**Exercise goal:**
Your answer should consist of each line below that includes the word "Yonder".

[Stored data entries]
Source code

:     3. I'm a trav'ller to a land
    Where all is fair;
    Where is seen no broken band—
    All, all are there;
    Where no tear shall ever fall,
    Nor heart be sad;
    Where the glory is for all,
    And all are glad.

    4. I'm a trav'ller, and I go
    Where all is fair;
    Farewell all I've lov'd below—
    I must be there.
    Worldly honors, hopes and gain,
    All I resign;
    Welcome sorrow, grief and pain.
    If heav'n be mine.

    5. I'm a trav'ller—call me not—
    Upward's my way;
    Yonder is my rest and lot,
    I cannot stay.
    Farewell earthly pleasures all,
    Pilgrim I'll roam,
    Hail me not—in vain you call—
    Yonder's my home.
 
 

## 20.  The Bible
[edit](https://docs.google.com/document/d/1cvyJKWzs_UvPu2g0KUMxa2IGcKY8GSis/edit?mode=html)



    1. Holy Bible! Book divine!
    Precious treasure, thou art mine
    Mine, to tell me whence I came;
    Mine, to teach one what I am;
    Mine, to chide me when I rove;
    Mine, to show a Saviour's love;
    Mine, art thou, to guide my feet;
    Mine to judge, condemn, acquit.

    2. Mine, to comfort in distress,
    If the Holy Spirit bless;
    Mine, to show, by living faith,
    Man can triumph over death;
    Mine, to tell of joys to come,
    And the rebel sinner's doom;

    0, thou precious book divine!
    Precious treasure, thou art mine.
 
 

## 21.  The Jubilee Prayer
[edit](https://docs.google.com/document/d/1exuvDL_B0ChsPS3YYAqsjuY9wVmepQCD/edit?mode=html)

**Solved exercise:**
    Yonder is my rest and lot,
    Yonder's my home.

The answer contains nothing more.